▶ [What is needed]: Pick up the review of Elasticsearch courses below after its last sentence and write the next part, leaving the rows aside.

The instructor is Job Ready Programmer Imtiaz Ahmad and it was a pleasure for me to listen to this guy present. I watched the free preview videos and I was impressed with the way he explained the concepts of shards, nodes and index, very basic with “Sorry for the drawing” but very effective, no one could miss the explanations, they are detailed and to the point. I highly recommend this course.
Set Up an Elastic Stack on GCP Step By Step Tutorial (NBGLink)
- Level: Beginner
- Duration: 1 hr
- Cost: Free
This is a free step-by-step video tutorial that walks you through setting up an entire Elastic Stack on Google Cloud Platform (GCP).
The instructor uses the minimum requirements for the type of virtual machines you chose on the GCP platform, as this is a playground environment, and creates 2 nodes for Elasticsearch, one node for Logstash, and one for Kibana. The tutorial shows how to set up endpoints on GCP and configure a Beats file to load an Apache log file from a remote source into the Elastic Stack playground and visualize the data using Kibana functions.
It may take you more than an hour to follow the hands-on tutorial, but it gives you the necessary clues on how to approach such a setup. Similar steps can be easily followed on other cloud platforms if you are familiar with it. This is a tutorial that shows you how to set up an Elastic stack, quickly and to the point, but it will not teach you anything specific about using Elasticsearch for queries and so on.
I recommend videos like this if you choose the self-learning method, discovering Elasticsearch, as many on Reddit recommend: install Elasticsearch, experiment with it, push it to the limit, test it. There is a lot to learn from all these attempts, and based on your experience with the Elastic API reference, you can ultimately learn a lot, at least that was the path that all the Elasticsearch course instructors followed.
Finish the setup by consulting the definitive Elasticsearch guide and you are good to go.
Miguel Grinberg Full Text Search with Flask and SQLALchemy
- Level: Intermediate
- Duration: N/A
- Cost: Free
- Type: Project, Hands-On learning
I mention this tutorial because that’s how I got my first steps with Elasticsearch, working on a web application where I had to integrate functionality from a search engine. If you’re a developer and need to integrate your work with Elasticsearch, this could be useful regardless of your stack, but in this article we’re talking about integrating Python, SQL Alchemy, and Elasticsearch.

▶ [Information supplied]:
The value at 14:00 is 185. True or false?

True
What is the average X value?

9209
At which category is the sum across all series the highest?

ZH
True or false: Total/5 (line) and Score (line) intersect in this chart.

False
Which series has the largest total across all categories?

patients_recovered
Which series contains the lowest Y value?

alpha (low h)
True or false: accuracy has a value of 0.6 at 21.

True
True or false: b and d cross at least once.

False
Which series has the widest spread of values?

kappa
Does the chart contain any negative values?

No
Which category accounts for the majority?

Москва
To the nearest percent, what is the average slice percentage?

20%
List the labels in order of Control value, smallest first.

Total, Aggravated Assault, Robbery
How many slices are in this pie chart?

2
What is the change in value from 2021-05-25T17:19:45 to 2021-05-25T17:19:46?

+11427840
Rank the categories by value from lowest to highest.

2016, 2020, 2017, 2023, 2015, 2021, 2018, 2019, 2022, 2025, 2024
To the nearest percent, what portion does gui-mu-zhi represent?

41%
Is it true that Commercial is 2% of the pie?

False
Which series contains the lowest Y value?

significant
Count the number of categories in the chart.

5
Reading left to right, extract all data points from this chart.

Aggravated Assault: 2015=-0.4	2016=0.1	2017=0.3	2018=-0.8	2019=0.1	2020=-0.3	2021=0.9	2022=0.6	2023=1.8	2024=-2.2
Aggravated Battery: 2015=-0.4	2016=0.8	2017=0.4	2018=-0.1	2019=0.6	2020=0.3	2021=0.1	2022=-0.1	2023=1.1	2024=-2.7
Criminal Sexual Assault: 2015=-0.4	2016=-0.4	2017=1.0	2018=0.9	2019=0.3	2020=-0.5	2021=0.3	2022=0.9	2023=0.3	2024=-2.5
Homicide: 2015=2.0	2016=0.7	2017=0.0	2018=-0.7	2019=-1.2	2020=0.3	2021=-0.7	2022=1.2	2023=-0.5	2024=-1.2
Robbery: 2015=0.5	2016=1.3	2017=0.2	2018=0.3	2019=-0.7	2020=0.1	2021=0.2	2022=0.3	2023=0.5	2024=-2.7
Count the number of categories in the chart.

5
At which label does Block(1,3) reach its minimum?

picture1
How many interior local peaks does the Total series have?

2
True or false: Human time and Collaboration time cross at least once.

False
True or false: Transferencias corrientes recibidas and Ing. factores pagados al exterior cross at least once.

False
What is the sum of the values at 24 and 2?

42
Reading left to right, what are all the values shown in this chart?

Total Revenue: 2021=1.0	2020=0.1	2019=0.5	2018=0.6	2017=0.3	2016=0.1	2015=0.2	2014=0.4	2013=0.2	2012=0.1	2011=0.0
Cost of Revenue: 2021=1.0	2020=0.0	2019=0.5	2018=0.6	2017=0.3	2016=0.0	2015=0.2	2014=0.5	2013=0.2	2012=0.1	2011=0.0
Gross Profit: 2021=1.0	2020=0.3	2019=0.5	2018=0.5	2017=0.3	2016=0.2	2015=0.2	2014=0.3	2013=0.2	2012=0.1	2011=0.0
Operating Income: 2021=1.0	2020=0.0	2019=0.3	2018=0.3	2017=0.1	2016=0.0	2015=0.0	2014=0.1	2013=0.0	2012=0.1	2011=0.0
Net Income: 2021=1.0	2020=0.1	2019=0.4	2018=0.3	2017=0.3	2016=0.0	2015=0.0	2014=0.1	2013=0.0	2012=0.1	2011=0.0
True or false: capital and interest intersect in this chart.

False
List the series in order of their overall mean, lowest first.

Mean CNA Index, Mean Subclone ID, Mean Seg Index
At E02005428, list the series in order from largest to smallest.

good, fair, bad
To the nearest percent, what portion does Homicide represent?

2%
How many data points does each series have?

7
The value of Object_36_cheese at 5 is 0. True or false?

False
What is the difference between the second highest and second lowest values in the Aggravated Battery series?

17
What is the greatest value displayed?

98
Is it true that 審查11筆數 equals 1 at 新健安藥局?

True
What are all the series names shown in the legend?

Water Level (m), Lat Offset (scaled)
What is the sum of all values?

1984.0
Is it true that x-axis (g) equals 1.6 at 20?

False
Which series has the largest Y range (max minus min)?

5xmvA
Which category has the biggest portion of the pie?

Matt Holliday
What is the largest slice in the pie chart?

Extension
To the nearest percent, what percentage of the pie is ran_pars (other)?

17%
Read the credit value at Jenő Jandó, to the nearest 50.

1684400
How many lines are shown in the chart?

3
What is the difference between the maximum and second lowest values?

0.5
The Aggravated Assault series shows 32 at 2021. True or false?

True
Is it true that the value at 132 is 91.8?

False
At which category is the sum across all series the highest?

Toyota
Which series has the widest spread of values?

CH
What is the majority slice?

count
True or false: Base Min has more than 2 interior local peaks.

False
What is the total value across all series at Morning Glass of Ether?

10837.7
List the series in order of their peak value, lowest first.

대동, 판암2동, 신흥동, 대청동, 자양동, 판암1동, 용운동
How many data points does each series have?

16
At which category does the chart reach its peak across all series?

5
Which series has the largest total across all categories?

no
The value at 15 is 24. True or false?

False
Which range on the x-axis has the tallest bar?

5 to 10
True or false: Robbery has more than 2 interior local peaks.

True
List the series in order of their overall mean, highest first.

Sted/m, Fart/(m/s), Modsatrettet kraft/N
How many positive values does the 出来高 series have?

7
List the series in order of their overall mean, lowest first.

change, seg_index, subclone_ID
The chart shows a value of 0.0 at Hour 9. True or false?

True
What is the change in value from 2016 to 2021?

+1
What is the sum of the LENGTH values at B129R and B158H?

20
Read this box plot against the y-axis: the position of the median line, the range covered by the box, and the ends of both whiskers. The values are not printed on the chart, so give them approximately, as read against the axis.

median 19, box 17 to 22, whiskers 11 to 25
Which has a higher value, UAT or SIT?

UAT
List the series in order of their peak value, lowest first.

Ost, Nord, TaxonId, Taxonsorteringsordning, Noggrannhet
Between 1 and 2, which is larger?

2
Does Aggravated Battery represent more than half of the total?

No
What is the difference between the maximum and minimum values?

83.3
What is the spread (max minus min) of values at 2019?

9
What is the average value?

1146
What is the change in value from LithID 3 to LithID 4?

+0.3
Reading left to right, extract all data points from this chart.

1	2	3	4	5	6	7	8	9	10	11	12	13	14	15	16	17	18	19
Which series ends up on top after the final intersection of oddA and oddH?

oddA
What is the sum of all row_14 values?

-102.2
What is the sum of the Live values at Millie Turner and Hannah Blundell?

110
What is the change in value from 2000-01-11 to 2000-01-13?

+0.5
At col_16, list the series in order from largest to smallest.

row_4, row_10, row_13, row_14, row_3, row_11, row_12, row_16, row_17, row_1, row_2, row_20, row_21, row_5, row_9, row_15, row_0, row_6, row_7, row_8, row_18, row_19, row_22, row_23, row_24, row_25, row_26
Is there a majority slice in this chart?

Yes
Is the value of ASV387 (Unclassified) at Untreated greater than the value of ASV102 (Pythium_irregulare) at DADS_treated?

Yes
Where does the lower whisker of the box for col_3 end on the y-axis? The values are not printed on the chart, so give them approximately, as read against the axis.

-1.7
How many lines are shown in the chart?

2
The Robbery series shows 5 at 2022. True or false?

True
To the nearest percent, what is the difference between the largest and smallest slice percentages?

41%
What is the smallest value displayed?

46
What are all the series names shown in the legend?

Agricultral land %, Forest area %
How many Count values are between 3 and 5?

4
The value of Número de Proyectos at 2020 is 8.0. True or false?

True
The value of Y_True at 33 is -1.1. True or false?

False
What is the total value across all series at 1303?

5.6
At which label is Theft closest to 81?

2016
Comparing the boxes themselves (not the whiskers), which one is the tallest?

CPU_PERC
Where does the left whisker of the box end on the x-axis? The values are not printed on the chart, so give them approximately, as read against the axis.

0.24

▶ [Answer space]:
In the Complete Guide to Elasticsearch course we discussed above, Bo Andersen talks about this use case where you need to map the contents of your web application’s database to an Elasticsearch index, and this is a concrete example of how you can do this. The challenge is that with every CRUD operation on the database, the necessary adjustments need to be made to the Elasticsearch infrastructure.
This tutorial walks you through all the steps needed to install the required libraries for Elasticsearch, how to create indexes, how to search them, how to create a Full Text Search abstraction in your web application models, and how to integrate it with SQL Alchemy Object Relational Mapping so that you can keep your Elasticsearch data consistent during every database CRUD operation. Finally, the author demonstrates how to add a search web form to your website that successfully uses Elasticsearch data.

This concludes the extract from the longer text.